Coca-Cola, Mars and Burger King Overspend on Spanish-Language TV Ads Geared Towards Hispanic Youth
Coca-Cola, Mars, Burger King, Wendy's, McDonald's and many other brands spend above average on Spanish-language TV ads to promote nutritionally poor products and to steer consumer trends, according to a new report. Consequently, their decisive spending has contributed to poor diets and disease in multicultural communities.
Two‐thirds of food‐related Spanish‐language ads viewed by Hispanic youth promotes candy, sugary drinks, snacks, fast‐food and other restaurants. However, just 3 percent of Spanish-language TV ads promote healthier brands, which sell yogurt, other dairy or 100 percent juice.
University of Connecticut's Rudd Center, a multi-disciplinary policy research center dedicated to providing high-level expertise and guidance on obesity prevention and food related policy, recently released a report asserting that food advertising that targets Hispanic youth contributes to health disparities.
Youth in the Hispanic community ingest a "double dose" of food marketing for nutritionally-poor products, receiving a surplus of unhealthy marketing messages about fast food and sugary drink consumption that encourages a poor diet. The report, which identified a correlation between marketing and higher rates of obesity, was funded by Robert Wood Johnson Foundation, and was created in collaboration with African American Collaborative Obesity Research Network (AACORN) and Salud America!
Approximately 9 percent of Spanish-language food-related advertising dollars are spent on sugary snacks and drinks. Also, Coca‐Cola Classic spent nearly $16 million in Spanish‐ language TV advertising. However, healthier brands that sell yogurt, other dairy and 100 percent juice brands spent significantly less likely to advertise on Spanish-language TV, representing just 6 percent of advertising on those channels.
Spanish-language TV also failed to advertise plain water, fruits and vegetables, cementing the concern that Hispanic youth watching Spanish-language TV are disproportionately exposed to nutritionally poor products. Consequently, this encourages health disparities affecting Hispanic communities.
In 2013, Hispanic children, ages 2-11 years old, viewed 835 food-related ads on Spanish-language television, which is 25 percent more than ads viewed by Hispanic teens (ages 12-17). English-language advertising isn't much better, as analysis reveals that Hershey, PepsiCo, Mars, Yum! Brands and Kellogg's spend a great deal on the promotion of English-language TV ads that push nutritionally poor products to multicultural youth, contributing to poor diet and disease.
"Hispanic children are more likely to watch English language television and we know that in English language television there is a dearth of healthy messages to children," President and CEO of the National Alliance for Hispanic Health Dr. Jane L. Delgado, told Latin Post.
However, Coca-Cola, the world's largest producer of sugary beverages, disagrees with the notion that they and other sugary drink dispensers have helped to introduce communities to unhealthy habits. According to the Global Energy Balance Network, a company funded by Coca-Cola, the present health crisis is driven by a lack of exercise, not diet and consumption. Soda, in particular, allegedly isn't a culprit in worsening the national condition.

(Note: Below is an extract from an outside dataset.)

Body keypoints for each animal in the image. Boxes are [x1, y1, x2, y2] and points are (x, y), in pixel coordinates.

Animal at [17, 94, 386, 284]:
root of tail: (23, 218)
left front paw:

Coca-Cola spent great sums of money to debunk the idea that soda is unhealthy. They also want to promote the concept that weight-conscious Americans should focus more on exercise and less on what they eat. Also, Coke linked up with Pepsi, Dr. Pepper and the American Beverage Association to launch "Mixify" earlier this year, which is a multi-platform campaign that promotes a balanced mix of foods, drinks and physical activity "to keep your mix fresh and your body right." As a result, Coca-Cola has been accused of employing tactics popularized by tobacco companies, which is conjuring up scientific data to support their unhealthy products and brands. Coca-Cola also rejected claims made in a recent New York Times article written about GBEN, calling it "inaccurate," and insisting that GBEN supports diet and exercise as "key ingredients for a healthy lifestyle."

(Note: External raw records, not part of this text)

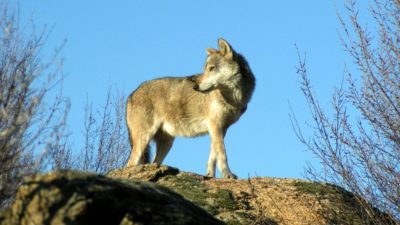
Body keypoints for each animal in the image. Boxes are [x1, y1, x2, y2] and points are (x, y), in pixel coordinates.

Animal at [126, 38, 256, 178]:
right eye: (205, 69)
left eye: (211, 68)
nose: (195, 87)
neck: (233, 98)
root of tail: (130, 95)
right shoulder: (215, 125)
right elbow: (222, 154)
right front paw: (228, 174)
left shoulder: (221, 128)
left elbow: (213, 156)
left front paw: (210, 175)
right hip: (144, 139)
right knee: (130, 164)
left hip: (167, 142)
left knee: (153, 162)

The UConn report offered a number of changes in marketing that targets Hispanic consumers to remove barriers to better health: industries should commit Spanish‐language marketing dollars to promotion and sale of healthier products. Nutritionally poor snack food brands and fast-food restaurants should stop targeting multicultural youth. Spanish‐language media should set national standards for advertised food. Health advocacy groups should highlight marketing practices that disproportionately advertise unhealthy products. Also, parents should demand that quality foods be marketed to their children and their community.